PROBLEM TO SOLVE: Could you carry on the piece about saving money on groceries through price matching, starting right after its final sentence?

Man shall not live by bread alone (Matthew 4:4),
but we still all need to eat to live. How can a family or an
individual save money on groceries? Price matching is a valuable tool
that, in a few minutes, can save a large amount of money.
Walmart has a price-match guarantee on advertisements from local competitors as well as matching prices with online competitors. Purchases at Walmart.com can also be shipped to a local store for free, so, essentially, lower prices both at local and at online competitors will be matched by Walmart in the store. Furthermore, by signing up for Ebates and Big Crumbs,
you can receive cash back for all purchases made at Walmart.com, so
that it is possible, not to price match alone, but to actually match the
prices of competitors and receive cash back on top of the matched
price. Other stores, such as Target, have price-match and ship-to-store policies similar to that of Walmart; utilizing Ebates and Big Crumbs can enable you to both match prices and receive cash back on any store that has such price-match policies.
In our area, stores with grocery
advertisements that Walmart (or other stores with comparable policies)
will price-match include Aldi, Cermak, El Rey, Dollar Tree, Dollar General, Walgreens, Pick n’ Save, Trader Joe’s, Woodman’s, Piggly Wiggly, Sendik’s, Sentry, Target, Kmart, and Costco. Many of these merchants also advertise with Ebates or Big Crumbs; therefore, one can also get a discount on gift cards at these stores by purchasing them through Ebates or Big Crumbs, or by purchasing discounted gift cards directly,
to reduce the grocery bill. One who lives in another part of the
United States, or even in a number of other countries, can follow a
similar model to reduce his family’s budget for groceries.
If you have a tight food budget,
utilizing the tips above can help you to have the funds to eat
healthfully. You should be a good steward of your life and the lives of
those in your family by eating a balanced and nutritious diet. Furthermore, God designed the human race so that a balanced diet provides the nutrients most people need. Consequently, it is not surprising that many
large-scale scientific trials, involving hundreds of thousands of
people, indicate that taking vitamin and mineral supplements does
not improve the health or extend the life of the general population. These facts explain why non-profit consumer protection organizations recognize that many supplements are a waste of money and some are even harmful.

INFORMATION GIVEN:
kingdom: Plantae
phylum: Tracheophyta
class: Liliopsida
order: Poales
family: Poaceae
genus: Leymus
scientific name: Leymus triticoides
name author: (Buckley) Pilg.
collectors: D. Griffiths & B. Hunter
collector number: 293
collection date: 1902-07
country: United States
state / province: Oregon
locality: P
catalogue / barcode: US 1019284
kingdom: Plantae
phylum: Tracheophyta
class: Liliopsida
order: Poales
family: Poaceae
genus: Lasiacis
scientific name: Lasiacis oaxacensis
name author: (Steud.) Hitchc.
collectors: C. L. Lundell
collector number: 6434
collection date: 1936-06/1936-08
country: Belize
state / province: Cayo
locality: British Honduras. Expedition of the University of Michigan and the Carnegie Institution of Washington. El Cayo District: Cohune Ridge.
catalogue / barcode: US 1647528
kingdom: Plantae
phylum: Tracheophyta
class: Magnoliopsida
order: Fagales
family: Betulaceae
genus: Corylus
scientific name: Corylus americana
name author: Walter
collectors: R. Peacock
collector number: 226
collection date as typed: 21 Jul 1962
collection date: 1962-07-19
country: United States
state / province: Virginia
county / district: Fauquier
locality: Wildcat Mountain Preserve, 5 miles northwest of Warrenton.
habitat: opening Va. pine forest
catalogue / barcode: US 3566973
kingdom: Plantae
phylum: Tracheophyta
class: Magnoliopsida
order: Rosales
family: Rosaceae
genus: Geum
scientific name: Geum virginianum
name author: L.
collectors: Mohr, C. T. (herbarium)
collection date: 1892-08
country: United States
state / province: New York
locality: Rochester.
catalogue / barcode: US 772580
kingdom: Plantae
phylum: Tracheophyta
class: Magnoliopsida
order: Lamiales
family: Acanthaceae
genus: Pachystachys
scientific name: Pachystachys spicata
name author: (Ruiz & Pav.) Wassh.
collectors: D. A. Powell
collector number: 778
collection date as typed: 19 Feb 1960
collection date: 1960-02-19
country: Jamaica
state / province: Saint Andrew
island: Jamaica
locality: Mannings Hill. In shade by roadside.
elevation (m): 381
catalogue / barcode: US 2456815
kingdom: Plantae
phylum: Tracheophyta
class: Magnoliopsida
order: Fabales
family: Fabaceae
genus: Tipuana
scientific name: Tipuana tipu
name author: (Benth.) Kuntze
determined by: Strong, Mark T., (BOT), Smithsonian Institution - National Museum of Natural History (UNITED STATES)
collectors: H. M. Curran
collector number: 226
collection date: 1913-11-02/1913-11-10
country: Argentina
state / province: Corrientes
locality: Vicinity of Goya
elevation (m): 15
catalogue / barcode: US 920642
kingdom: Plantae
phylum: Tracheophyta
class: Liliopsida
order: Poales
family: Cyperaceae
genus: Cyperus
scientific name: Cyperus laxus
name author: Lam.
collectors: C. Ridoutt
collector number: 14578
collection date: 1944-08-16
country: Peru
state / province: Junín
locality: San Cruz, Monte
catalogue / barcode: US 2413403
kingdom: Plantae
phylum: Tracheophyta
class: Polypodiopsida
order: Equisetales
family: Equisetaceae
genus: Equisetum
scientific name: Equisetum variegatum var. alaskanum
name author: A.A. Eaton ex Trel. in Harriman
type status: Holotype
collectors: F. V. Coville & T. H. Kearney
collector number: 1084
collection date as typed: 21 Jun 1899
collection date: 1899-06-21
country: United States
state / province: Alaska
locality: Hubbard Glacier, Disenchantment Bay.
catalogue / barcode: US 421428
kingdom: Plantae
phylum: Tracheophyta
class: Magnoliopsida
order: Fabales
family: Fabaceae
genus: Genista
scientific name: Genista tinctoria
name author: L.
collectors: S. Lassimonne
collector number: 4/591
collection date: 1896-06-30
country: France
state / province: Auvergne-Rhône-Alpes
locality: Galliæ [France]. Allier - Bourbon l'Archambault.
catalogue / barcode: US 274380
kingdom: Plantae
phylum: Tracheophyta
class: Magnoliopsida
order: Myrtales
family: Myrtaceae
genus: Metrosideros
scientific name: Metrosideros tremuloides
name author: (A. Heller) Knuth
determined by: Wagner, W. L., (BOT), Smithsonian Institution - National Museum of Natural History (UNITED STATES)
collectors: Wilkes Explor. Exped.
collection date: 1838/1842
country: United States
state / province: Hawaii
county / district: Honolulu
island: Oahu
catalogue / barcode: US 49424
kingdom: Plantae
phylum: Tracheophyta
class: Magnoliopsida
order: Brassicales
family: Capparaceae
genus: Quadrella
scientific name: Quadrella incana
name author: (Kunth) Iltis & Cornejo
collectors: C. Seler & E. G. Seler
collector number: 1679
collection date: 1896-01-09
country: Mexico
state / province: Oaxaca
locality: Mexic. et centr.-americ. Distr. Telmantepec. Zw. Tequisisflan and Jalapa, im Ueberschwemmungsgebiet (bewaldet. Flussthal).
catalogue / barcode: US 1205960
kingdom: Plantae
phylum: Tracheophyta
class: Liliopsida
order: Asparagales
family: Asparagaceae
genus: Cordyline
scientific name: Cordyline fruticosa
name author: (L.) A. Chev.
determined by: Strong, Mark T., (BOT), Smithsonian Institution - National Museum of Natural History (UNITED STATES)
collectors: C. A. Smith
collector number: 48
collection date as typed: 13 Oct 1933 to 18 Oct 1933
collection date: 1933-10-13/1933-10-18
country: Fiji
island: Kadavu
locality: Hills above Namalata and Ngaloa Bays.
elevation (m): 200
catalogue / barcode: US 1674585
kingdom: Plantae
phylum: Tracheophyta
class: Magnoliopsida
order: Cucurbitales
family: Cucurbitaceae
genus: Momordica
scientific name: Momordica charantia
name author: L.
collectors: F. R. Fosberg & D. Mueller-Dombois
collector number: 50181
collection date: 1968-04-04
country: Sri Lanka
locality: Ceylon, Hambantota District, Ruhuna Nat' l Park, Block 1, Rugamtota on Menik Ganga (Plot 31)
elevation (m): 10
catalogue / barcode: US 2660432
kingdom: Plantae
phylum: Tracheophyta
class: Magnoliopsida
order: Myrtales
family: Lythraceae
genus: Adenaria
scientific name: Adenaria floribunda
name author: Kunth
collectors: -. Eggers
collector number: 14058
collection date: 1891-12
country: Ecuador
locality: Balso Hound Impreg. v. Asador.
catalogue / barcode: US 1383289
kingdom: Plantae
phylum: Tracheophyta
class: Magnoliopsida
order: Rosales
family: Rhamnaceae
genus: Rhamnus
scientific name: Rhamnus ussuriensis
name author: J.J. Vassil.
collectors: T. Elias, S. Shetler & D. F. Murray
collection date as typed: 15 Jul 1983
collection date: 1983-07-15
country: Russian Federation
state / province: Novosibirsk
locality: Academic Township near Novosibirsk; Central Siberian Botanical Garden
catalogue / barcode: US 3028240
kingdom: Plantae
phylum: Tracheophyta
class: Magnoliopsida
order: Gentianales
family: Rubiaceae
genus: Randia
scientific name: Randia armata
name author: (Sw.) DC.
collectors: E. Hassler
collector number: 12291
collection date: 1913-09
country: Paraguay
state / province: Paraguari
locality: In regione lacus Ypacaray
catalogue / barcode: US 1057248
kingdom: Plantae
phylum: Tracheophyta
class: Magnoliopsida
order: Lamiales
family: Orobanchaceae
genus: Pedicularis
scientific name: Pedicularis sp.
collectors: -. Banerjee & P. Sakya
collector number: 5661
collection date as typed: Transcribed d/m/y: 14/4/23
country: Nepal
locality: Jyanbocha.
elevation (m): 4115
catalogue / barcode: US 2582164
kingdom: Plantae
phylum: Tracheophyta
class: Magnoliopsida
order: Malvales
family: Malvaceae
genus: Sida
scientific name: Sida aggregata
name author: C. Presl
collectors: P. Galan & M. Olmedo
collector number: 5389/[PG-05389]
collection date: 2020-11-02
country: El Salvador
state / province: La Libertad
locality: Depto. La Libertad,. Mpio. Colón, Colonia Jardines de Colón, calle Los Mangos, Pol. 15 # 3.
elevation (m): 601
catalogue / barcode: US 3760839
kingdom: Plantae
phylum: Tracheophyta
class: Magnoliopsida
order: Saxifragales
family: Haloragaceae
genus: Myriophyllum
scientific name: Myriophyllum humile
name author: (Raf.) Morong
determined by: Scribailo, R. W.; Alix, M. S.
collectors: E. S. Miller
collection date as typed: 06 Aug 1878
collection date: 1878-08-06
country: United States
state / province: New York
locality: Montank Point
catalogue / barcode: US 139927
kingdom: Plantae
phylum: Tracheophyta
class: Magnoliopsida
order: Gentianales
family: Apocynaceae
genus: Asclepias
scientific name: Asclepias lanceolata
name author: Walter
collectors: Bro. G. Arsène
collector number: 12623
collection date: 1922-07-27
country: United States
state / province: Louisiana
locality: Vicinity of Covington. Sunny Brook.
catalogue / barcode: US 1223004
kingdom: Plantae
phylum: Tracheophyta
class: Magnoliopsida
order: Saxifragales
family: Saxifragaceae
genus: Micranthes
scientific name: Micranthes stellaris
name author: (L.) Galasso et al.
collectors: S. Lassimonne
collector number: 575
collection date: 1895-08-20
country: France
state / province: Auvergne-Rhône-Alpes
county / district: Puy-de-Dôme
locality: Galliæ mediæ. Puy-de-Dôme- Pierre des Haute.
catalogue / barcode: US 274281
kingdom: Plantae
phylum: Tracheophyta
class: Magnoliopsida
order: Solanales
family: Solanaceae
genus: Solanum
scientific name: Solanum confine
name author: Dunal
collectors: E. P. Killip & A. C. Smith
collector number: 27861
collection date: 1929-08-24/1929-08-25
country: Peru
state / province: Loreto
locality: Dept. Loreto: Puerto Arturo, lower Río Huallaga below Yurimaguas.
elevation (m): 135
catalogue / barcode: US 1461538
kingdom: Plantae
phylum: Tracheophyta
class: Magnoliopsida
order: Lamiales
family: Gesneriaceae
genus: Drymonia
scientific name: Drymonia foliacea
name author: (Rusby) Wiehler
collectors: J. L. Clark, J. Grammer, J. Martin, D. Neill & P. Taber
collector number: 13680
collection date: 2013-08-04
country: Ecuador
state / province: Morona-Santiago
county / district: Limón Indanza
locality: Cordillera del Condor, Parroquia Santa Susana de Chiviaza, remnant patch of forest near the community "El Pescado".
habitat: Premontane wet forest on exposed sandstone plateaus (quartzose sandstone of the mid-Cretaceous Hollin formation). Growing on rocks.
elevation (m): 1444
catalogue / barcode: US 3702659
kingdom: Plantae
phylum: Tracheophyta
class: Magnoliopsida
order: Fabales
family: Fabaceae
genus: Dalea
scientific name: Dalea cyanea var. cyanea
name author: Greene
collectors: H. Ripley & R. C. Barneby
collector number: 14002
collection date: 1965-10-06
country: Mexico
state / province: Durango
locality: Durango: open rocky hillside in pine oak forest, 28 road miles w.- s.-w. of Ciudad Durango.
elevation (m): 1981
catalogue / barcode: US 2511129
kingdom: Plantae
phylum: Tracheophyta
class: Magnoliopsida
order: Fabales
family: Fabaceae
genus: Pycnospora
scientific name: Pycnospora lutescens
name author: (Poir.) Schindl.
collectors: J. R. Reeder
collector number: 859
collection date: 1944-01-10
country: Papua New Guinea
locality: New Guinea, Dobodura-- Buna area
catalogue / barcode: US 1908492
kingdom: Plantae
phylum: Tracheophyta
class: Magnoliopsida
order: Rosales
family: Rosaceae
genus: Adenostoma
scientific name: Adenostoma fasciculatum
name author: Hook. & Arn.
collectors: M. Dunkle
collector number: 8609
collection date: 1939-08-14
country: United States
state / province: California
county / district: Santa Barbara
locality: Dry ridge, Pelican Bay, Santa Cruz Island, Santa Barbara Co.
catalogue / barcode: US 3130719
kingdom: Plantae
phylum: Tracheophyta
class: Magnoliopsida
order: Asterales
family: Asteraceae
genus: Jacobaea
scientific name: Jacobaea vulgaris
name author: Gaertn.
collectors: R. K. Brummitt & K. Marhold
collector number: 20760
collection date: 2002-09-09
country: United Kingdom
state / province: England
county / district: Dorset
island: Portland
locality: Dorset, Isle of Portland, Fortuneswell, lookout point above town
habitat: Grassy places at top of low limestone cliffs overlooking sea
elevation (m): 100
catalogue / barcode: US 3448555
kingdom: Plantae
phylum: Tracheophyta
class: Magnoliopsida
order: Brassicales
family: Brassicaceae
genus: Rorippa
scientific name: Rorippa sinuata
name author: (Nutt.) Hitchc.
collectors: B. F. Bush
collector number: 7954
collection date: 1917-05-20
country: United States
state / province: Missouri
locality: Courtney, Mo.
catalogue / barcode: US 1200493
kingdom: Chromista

RESULT FOR THIS TASK:
Thus, unless you have a clear medical need or have been told by your
doctor to do otherwise, you should spend your grocery money on healthful
food instead of wasting it buying vitamin or mineral pills that you do
not need or that might even be bad for you. If you feel, without a
doctor’s recommendation and in the absence of a scientific basis, that
you should take vitamin or mineral supplements anyway, you can do so for less than $1 a month instead of buying expensive, unnecessary, but well-advertised alternatives, and you should obtain reliable scientific information about vitamins or minerals instead of listening to the propaganda and myths created by the multi-billion dollar vitamin industry. Indeed, you can save a great deal of money by avoiding unconventional and quack “medicine” in general, as it is often associated with the ungodly New Age movement and it rejects the Biblically-based scientific method (Genesis 1:26-28).
Be a good steward of the finances God has given you by saving on
groceries and using your grocery budget for nutritious food instead of
worthless or possibly harmful pills.
This entire study can be accessed here.
2 comments:
For all you folks who take supplements, vitamins, etc., which includes me. This is not calling it sinful. Thomas is questioning it, which we all should do, as to whether it is the best plan. We do have to be careful of what he calls quack medicine. I haven't taken a lot of time to look into it, because I'm not around it, almost at all. Besides the providence of God, my health relates a lot to eating and drinking well and exercising and actually sleeping. I'm essentially not overweight (I weigh almost exactly what I think I should weigh) and I work out. I could still die today or next week or next month. My body is still going down.
I agree with Pastor Brandenburg's comment above. It certainly is not a sin to take vitamin supplements. Whether we need them or not, it is not a sin.